**AUSGEWÄHLTER ABSCHNITT:**
-=-=-=-=-

Die Überzeugung, dass diese reformistische Strategie eines „europäischen Gewerkschaftertums“ gescheitert und eine Sackgasse ist, beginnt sich angesichts der Schläge der neoliberalen Konterreformen, wie sie von der Europäischen Kommission vorangetrieben werden, zu verbreiten. Sie haben zu einer Reihe von Generalstreiks in bestimmten Sektoren und Ländern in vielen Mitgliedsstaaten geführt. Die gegenwärtige Diskussion in der IG Metall, der größten Gewerkschaft in der EU, nach dem Scheitern des Streiks für eine Übertragung der 35-Stunden-Woche auf die Länder der früheren DDR, ist dafür durchaus symbolisch. Denn zur Durchsetzung der neoliberalen Konterreformen im „Geist von Lissabon“ brauchen die Regierungen – gleich ob konservativ oder sozialdemokratisch und grün geführt – eine Spaltung der Gewerkschaftsbewegung und die Mitwirkung eines erheblichen Teiles der Gewerkschaftsbürokratie, um eine Verallgemeinerung des Widerstandes zu verhindern. Die Schwierigkeiten von Schröder mit dieser Politik sind bekannt. Doch auch Blair musste in den letzten Jahren in Großbritannien zusehen, wie Gewerkschaftsführungen abgelöst und auf den folgenden Kongressen durch VertreterInnen linker Strömungen ersetzt wurden. In Österreich gab es den ersten Generalstreik seit 50 Jahren, nicht zu reden von Italien, Spanien oder Frankreich.

Das Verfassungsprojekt des Konvents schließt definitiv alle Türen für die Hoffnung, die Strategie des „europäischen Gewerkschaftertums“ könnte Erfolg haben, denn es erhebt das neoliberale Modell in den Rang eines europäischen Grundgesetzes und verweist die sozialen Fragen in die Zuständigkeit der Einzelstaaten. Der Allgemeine Gewerkschaftsbund Belgiens (FGTB) hat diesen Charakter der europäischen Verfassung bereits angeprangert und einen Aufruf zur Verteidigung der sozialen und demokratischen Rechte der ArbeiterInnen Europas lanciert.

-=-=-=-=-

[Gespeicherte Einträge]
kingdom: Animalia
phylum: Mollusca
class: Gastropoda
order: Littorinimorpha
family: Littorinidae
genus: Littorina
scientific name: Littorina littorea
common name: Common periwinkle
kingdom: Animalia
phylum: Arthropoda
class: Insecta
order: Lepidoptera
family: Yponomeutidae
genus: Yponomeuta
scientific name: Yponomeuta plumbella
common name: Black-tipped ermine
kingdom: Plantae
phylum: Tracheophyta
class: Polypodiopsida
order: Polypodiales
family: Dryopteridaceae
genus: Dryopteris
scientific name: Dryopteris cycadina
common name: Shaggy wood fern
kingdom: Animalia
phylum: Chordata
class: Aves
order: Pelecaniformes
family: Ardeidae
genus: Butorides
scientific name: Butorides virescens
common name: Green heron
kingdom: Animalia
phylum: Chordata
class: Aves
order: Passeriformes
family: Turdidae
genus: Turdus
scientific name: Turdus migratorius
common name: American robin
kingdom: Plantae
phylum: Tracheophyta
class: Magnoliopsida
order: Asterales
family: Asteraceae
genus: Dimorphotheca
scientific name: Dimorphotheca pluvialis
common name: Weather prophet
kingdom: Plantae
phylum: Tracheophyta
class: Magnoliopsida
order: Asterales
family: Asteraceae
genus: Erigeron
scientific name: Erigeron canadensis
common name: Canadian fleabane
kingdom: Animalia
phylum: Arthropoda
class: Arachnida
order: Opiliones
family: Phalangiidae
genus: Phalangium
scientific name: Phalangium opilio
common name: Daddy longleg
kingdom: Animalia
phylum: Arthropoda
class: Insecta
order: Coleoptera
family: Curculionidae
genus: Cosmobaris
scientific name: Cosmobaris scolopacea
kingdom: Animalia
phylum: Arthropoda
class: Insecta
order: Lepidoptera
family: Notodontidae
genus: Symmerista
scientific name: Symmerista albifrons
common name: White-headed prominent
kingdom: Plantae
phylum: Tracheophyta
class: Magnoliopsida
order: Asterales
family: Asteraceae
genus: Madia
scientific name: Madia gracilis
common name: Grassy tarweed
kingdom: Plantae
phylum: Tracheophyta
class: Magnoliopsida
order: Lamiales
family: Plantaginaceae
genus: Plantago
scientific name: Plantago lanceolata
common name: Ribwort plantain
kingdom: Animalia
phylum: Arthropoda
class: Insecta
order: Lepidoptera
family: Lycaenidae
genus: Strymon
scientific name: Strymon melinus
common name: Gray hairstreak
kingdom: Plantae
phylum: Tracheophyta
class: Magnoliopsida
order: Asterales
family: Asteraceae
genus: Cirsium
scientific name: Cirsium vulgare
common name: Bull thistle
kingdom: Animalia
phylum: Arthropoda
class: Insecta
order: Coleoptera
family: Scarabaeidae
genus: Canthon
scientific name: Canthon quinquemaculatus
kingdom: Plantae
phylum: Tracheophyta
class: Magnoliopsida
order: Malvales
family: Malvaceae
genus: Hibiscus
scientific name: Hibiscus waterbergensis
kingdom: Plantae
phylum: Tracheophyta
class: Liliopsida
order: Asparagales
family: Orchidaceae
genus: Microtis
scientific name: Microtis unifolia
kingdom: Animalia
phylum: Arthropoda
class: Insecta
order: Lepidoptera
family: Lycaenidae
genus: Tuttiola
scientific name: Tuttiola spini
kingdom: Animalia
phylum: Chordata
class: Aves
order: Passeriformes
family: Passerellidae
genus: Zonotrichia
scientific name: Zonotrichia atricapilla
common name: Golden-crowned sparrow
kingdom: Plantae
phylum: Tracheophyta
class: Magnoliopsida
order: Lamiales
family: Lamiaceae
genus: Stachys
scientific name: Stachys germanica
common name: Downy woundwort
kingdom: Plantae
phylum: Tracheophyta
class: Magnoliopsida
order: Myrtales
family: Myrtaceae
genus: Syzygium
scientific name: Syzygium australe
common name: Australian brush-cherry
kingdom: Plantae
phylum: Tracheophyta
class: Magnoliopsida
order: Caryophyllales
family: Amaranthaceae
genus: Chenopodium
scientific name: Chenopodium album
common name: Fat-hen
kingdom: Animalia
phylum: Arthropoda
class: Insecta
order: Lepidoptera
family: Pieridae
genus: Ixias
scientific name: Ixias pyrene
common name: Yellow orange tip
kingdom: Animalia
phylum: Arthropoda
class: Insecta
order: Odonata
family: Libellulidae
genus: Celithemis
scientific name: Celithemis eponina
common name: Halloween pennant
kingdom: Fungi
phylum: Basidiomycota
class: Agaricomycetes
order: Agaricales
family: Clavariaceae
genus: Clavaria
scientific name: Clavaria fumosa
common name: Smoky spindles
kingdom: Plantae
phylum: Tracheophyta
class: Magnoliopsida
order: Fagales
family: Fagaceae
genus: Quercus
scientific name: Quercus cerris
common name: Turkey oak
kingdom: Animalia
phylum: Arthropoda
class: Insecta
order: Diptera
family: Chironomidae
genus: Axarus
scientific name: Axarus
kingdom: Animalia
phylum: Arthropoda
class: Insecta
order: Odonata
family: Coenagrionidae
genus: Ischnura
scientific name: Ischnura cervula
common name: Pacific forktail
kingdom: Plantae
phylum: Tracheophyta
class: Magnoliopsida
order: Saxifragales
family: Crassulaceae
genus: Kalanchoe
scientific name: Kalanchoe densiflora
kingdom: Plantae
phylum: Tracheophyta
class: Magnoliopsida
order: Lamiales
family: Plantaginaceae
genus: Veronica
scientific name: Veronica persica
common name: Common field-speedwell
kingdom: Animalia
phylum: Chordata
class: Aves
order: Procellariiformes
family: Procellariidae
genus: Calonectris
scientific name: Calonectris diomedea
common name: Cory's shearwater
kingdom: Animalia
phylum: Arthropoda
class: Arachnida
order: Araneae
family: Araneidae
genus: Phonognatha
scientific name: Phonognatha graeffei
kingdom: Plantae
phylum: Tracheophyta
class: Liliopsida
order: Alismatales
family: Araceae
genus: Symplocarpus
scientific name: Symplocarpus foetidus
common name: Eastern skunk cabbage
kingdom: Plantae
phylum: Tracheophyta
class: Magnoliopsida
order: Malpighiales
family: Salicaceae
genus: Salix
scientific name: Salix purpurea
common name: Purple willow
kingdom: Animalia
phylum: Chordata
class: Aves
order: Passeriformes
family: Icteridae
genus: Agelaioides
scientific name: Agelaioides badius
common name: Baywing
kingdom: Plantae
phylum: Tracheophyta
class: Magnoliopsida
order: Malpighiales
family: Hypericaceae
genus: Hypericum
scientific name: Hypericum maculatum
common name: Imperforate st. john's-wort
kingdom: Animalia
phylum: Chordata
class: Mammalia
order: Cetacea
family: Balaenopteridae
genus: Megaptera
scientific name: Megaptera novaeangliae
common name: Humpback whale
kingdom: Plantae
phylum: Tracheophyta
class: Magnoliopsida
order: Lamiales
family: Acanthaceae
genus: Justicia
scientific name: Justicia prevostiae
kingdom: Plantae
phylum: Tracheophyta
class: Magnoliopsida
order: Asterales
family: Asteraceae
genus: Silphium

-=-=-=-=-

**GELESENES ANWENDEN:**
a. Beantworte diese Fragen zum Text über die Gewerkschaften in Europa:
(i) Welche Gewerkschaft gilt dort als die größte in der EU?
(ii) In welchem Land gab es den ersten Generalstreik seit 50 Jahren?
(iii) Welche Organisation hat den Charakter der europäischen Verfassung bereits angeprangert?
b. Gib aus dem Text über die Gewerkschaften in Europa die Stelle wörtlich aus, die mit „Das Verfassungsprojekt des“ anfängt und bis einschließlich „ArbeiterInnen Europas lanciert.“ geht.

**ERGEBNISSE:**
a.
(i) Die IG Metall
(ii) In Österreich
(iii) Der Allgemeine Gewerkschaftsbund Belgiens (FGTB)

b.
Das Verfassungsprojekt des Konvents schließt definitiv alle Türen für die Hoffnung, die Strategie des „europäischen Gewerkschaftertums“ könnte Erfolg haben, denn es erhebt das neoliberale Modell in den Rang eines europäischen Grundgesetzes und verweist die sozialen Fragen in die Zuständigkeit der Einzelstaaten. Der Allgemeine Gewerkschaftsbund Belgiens (FGTB) hat diesen Charakter der europäischen Verfassung bereits angeprangert und einen Aufruf zur Verteidigung der sozialen und demokratischen Rechte der ArbeiterInnen Europas lanciert.